Start of Data under study

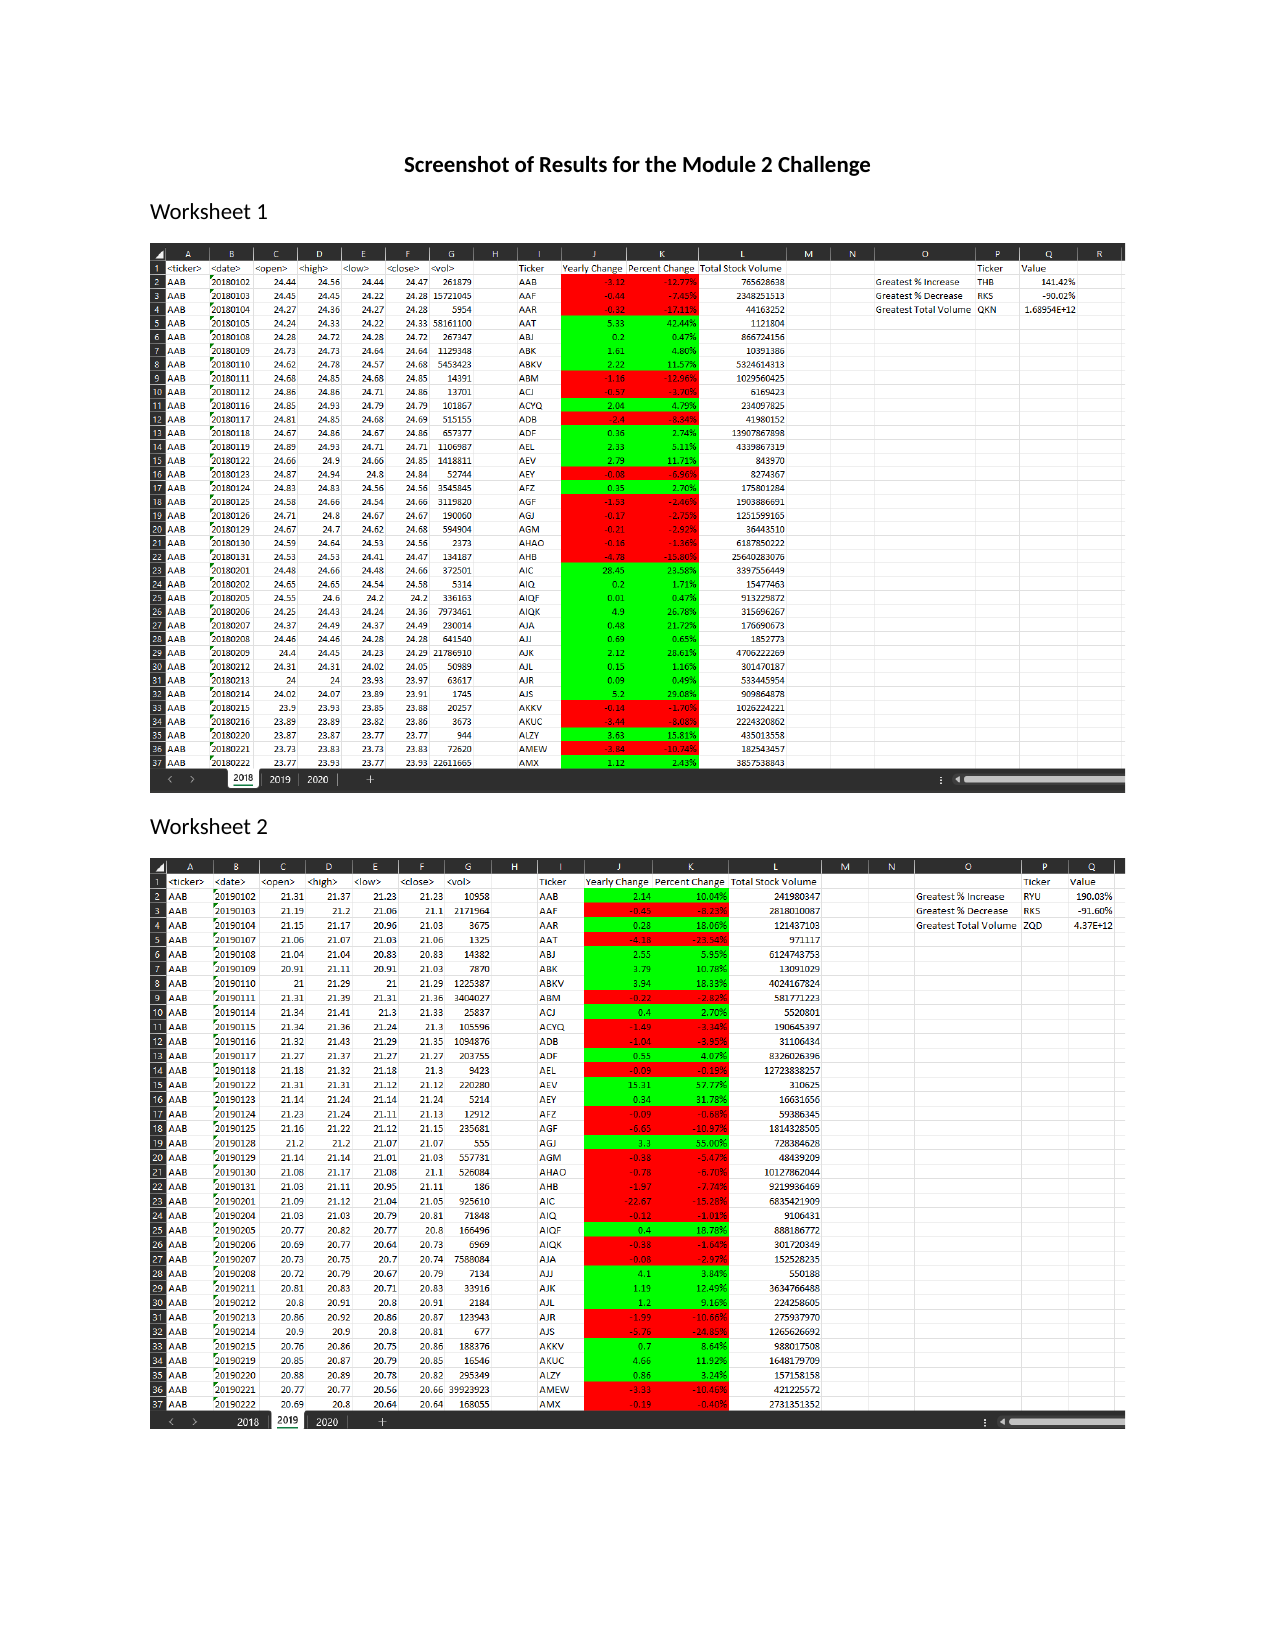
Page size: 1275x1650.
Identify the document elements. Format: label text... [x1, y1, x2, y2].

text Screenshot of Results for the Module 2 Challenge [150, 150, 1125, 178]
picture [150, 858, 1125, 1429]
text Worksheet 2 [150, 812, 1125, 840]
picture [150, 243, 1125, 793]
text Worksheet 1 [150, 197, 1125, 225]
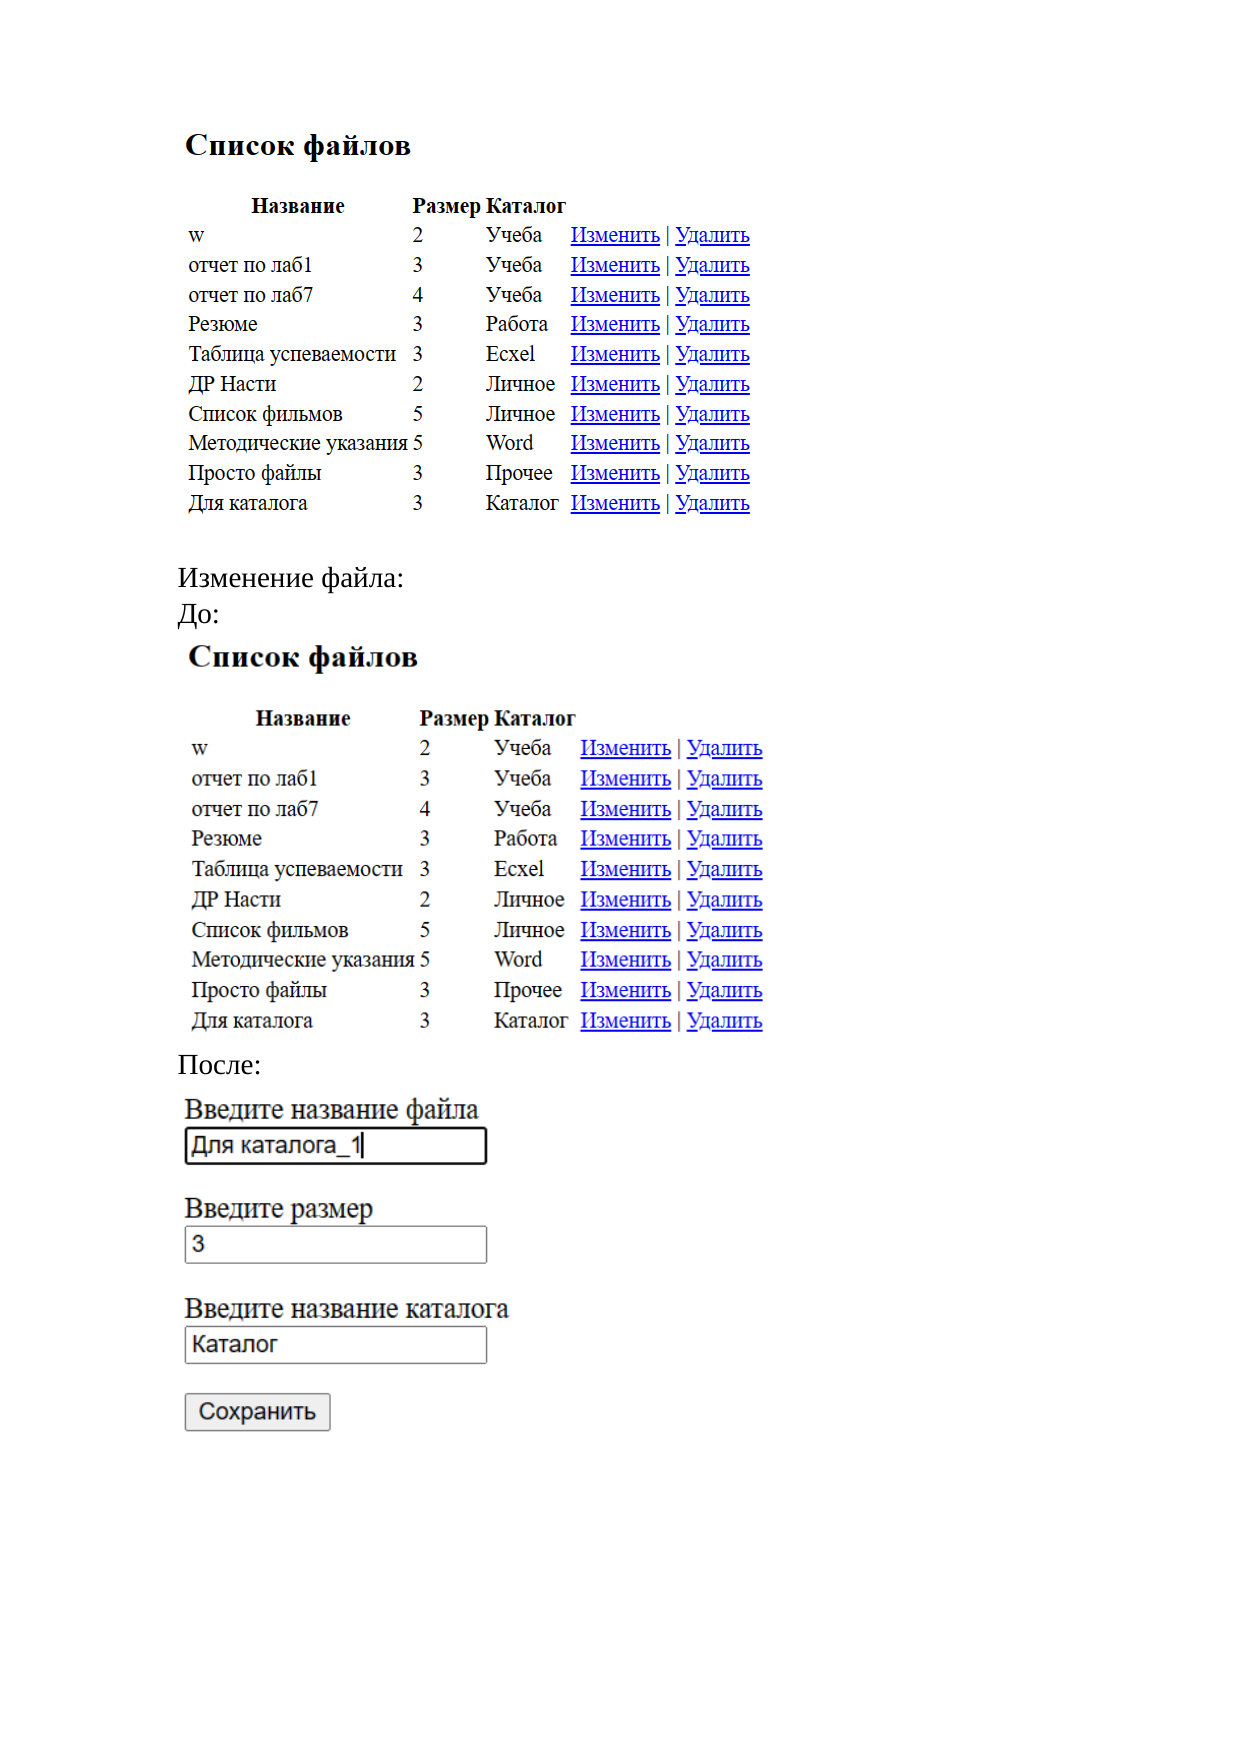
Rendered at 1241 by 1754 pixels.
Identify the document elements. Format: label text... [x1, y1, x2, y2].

picture [177, 118, 776, 523]
text После: [177, 1047, 1152, 1081]
picture [177, 631, 779, 1046]
text До: [177, 596, 1152, 629]
text Изменение файла: [177, 560, 1152, 594]
picture [177, 1083, 540, 1442]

End of Data under study

__Exercise aim__.
May I have only the lines from the start of the data through the line containing "Rendered at 1241 by 1754 pixels.", both included, reproduced exactly and without the pictures?

__Final answer__.
Page size: 1275x1650.
Identify the document elements. Format: label text... [x1, y1, x2, y2].

text Screenshot of Results for the Module 2 Challenge [150, 150, 1125, 178]
picture [150, 858, 1125, 1429]
text Worksheet 2 [150, 812, 1125, 840]
picture [150, 243, 1125, 793]
text Worksheet 1 [150, 197, 1125, 225]
Rendered at 1241 by 1754 pixels.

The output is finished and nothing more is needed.